Başka Dersim'ler var mı?
04 Aralık 2011 Pazar 07:12
Bu defaki Dersim tartışması, CHP Tunceli Milletvekili Hüseyin Aygün'ün 10 Kasım 2011 tarihli Zaman'da çıkan demeciyle başladı ve bu konuda en son konuşması gereken Deniz Baykal'ın açıklamasıyla doruğuna ulaştı.
Baykal'a göre Dersim tartışması bir "tuzak"tı ve CHP bu tuzağa düşmeyecekti. Oysa bu bir "tuzak" ise, buna düşmemenin yolu, onu görmezden gelmek değil, tanıyıp bu kabuk bağlamış yaranın sahiplerinden özür dilemekten geçmez miydi?
Bu defaki Dersim 'açılımı', uzun bir süredir bu köşeden benim de kendi imkânlarımla katkıda bulunduğum yakın tarihin aydınlanması girişimleri için çok önemli bir adım oldu. Bunun arkası gelecek ve başka Dersim'ler de birer ikişer gün yüzüne çıkacak. Bakın, şimdiden sıraya girdiler bile.
Cumhuriyet devrinde yaşanan bu 'öteki Dersim'lerden birisi de, 1930 yazında gerçekleştirilen Zilan katliamıdır. Öyle ki, bu katliam, yapıldığı tarihte -Zilan'ı duymazlıktan gelen solcularımızın kulakları çınlasın- Zürih'te toplanan Sosyalist Enternasyonal tarafından kınanmış, dünya kamuoyunun dikkatlerini "Türk oligarşisi"nin Kürt halkını kurban ettiğine çekmiş, bölgede işlenen "kanlı suçlar"ın kapitalist ülkeler tarafından görmezlikten gelindiğini ifade ederek bunu protesto etmiştir. (W. Jwaideh, Kürt Milliyetçiliğinin Tarihi, İletişim: 2004, s. 413-4)
Peki Zilan'da ne oldu?
1925 yılında patlak veren Şeyh Said ayaklanmasının şiddetle bastırılması ve ardından gelen kitlesel zorunlu iskân uygulaması adeta Kürt milliyetçiliğinin gelişmesi için uygun bir zemin hazırlamış oldu. 1927 baharında bir Kürt Milli kongresi toplandığını ve kongrede bütün milliyetçi örgütlerin dağıtılarak hepsinin Hoybun (Bağımsızlık) adlı bir örgüt çatısı altında birleştirilmesine karar verdi. Ve bir bayrağı da olan minyatür bir devletin Ağrı Dağı eteklerinde kurulduğunu görüyoruz.

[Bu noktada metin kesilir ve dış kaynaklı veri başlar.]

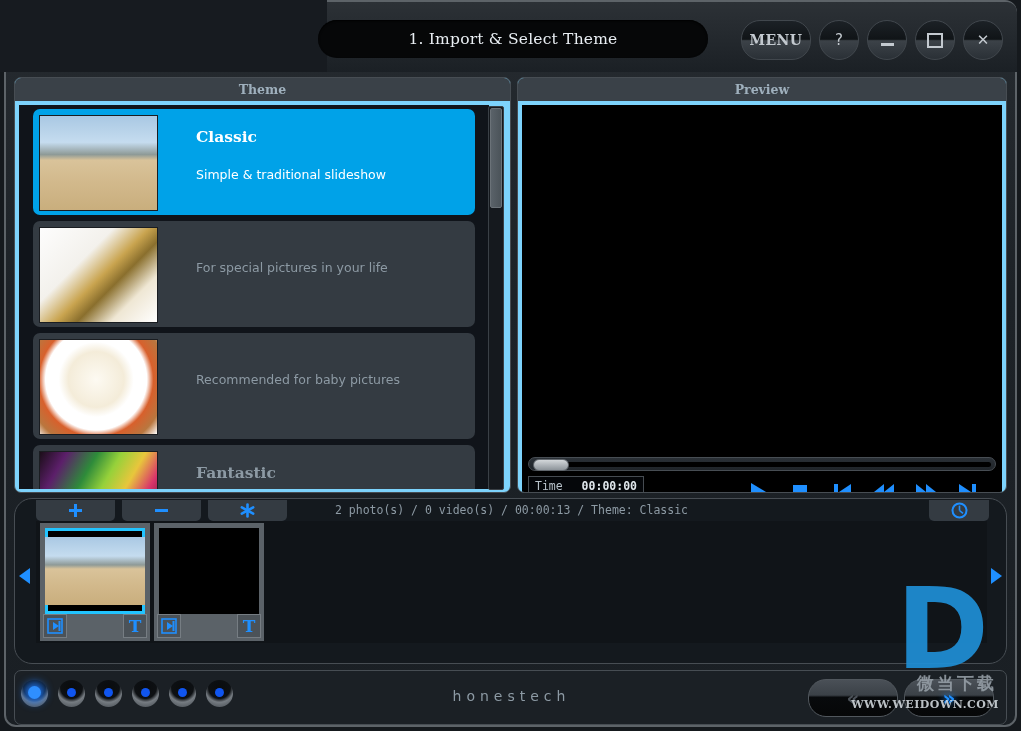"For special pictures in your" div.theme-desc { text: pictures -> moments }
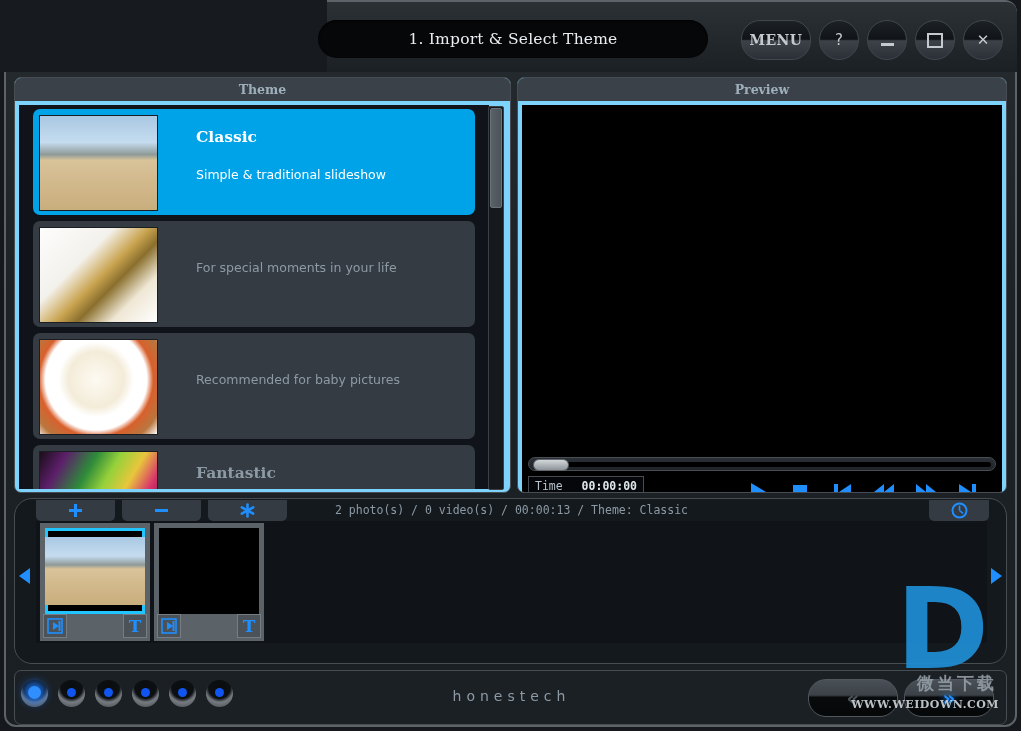"Cute" div.theme-name { html: none -> <div>Cute</div> }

Önceleri şaşırtıcı bir şekilde uzlaşmacı davranan Türk yetkilileri müsait davrandılar ama Kürt milliyetçileri bunun bir tuzak olduğu inancıyla anlaşmaya yanaşmadılar. Bunun üzerine Türk devleti Mayıs 1930'da 4. ve 6. Kolordulara Salih (Omurtak) Paşa komutasında hareket emri verdi. Yine de ilk ateş, Kürtlerden geldi. 11 Haziran'da başlayan hücum ilk aşamada başarılı oldu, Türk ordusu Ağrı Dağı'ndan atıldı.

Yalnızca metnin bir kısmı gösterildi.